Tym samym jako jeszcze nieopierzony deweloper trafił do nieistniejącego już studia Human Entertainment, gdzie przyszło mu pracować nad kolejną odsłoną serii Fire Pro Wrestling – a że zbiegło się to z jego zainteresowaniami, bo gość całym sercem kocha te udawane zapasy, zmiana miejsca pracy okazała się naturalnym etapem na drodze samorozwoju i realizacji.
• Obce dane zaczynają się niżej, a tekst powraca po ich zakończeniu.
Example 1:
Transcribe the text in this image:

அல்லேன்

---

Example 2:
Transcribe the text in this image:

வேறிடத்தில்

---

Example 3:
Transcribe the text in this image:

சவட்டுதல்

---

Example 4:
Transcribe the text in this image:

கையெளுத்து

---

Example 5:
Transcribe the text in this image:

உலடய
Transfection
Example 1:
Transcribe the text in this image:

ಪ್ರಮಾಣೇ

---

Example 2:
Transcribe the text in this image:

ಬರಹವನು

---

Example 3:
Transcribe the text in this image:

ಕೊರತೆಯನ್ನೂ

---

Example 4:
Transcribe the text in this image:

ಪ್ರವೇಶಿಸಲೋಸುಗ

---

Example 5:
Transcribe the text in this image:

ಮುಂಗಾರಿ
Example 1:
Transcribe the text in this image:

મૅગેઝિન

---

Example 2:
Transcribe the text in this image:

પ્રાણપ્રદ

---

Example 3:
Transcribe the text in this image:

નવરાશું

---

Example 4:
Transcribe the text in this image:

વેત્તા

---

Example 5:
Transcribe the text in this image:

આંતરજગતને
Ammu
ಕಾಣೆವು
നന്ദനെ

Super Fire Pro Wrestling Special pojawiło się w 1994 roku i już wtedy Suda51 za sprawą terapii szokowej odcisnął pierwsze piętno na branży. Pozornie standardowa gra sportowa okazała się przytłaczającą opowieścią o bohaterze zmagającym się z depresją, traumą i nieodwzajemnioną miłością. Po zaliczeniu swoistego trybu kariery i osiągnięciu tytułu mistrza świata główny bohater, niczym Kret w środkowym akcie filmu El Topo, uświadamia sobie, że zwycięstwo to było nic nieznaczące i tak naprawdę nie różni się wcale od porażki. Pogrążony w przerażającej samotności i pozostawiony z niczym sportowiec decyduje się popełnić samobójstwo, po którym następują napisy końcowe. Wow! Grubo, odważnie i ryzykownie, a wielu graczy nie było w stanie pojąć, co tu się właściwie zadziało. Nie wiedzieli, że w tym dniu narodził się punk – co prawda z biegiem czasu znaczenie tego słowa dla Sudy51 się zmieniało, ale zawsze dotyczyło wolności artystycznej w tworzeniu gier takich, jakich pragnął. Nawet pod banderą bezdusznego korpo.
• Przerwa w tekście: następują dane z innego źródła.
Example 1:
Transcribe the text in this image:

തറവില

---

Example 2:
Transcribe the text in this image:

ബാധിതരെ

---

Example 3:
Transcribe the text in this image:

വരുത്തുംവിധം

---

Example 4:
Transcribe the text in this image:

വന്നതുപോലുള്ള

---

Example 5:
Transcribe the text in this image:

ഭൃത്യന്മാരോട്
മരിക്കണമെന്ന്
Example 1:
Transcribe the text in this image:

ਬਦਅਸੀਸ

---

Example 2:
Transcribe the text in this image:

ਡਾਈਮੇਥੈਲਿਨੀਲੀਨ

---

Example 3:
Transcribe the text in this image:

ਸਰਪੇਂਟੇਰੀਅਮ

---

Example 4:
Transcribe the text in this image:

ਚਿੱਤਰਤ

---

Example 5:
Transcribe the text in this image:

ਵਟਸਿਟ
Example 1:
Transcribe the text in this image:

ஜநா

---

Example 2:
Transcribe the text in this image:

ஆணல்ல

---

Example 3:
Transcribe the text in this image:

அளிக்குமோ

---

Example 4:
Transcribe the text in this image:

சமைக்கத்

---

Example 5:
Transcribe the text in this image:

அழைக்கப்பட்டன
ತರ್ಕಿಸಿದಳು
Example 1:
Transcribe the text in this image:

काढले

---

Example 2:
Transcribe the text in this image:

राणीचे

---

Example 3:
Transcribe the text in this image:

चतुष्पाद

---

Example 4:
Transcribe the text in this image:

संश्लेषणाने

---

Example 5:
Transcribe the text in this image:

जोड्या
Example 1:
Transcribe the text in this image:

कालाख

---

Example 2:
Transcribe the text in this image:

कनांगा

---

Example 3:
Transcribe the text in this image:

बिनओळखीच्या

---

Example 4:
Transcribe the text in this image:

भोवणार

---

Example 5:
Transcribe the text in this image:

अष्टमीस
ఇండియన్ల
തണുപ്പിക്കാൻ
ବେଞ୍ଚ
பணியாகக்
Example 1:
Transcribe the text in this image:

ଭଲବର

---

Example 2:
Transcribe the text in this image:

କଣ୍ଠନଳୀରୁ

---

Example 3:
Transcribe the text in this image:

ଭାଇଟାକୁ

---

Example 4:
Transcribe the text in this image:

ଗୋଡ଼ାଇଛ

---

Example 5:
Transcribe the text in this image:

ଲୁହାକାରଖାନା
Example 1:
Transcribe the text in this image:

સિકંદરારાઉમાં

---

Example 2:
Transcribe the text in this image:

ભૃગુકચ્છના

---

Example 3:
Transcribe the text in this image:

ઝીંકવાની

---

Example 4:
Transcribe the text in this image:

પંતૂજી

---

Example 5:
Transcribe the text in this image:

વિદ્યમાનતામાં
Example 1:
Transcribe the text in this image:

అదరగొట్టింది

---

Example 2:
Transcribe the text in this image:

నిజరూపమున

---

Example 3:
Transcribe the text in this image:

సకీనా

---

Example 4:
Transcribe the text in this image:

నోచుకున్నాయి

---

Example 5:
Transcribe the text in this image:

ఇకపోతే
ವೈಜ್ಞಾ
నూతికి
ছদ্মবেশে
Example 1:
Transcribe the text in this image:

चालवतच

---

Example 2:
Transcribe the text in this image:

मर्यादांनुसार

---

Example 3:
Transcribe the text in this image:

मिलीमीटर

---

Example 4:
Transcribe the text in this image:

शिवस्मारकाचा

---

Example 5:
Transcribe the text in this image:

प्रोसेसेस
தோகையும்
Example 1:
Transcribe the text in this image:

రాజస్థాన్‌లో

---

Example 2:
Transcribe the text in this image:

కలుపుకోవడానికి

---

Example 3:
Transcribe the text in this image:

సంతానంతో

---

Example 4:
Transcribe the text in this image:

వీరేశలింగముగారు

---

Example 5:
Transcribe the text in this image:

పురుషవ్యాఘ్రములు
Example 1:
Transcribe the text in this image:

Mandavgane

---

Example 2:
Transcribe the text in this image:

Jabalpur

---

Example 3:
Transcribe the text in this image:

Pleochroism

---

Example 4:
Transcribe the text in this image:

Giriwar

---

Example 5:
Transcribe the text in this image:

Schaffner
Społeczność była rozgoryczona i oburzona. Suda przekroczył granicę i istotne tabu japońskiego rynku gier. Ta kontrowersyjna decyzja spowodowała, że podobnie jak Hideaki Anno po premierze filmu The End of Evangelion Suda zaczął otrzymywać listy z pogróżkami i życzeniami śmierci. Wszak nie po to ludzie zabierają się za głupią gierkę sportową, by dostawać w twarz psychoanalizą oscylującą wokół filozofii popędu śmierci. Chcieli zwykłej rozrywki, a nie opowieści o autodestrukcyjnych decyzjach głównego bohatera, którego historia co najwyżej wpędzała nieświadomych graczy w dołek emocjonalny. Jednocześnie o Sudzie zrobiło się głośno – jako o niepoprawnym twórcy, który walczy z utartymi schematami japońskiego gamedevu.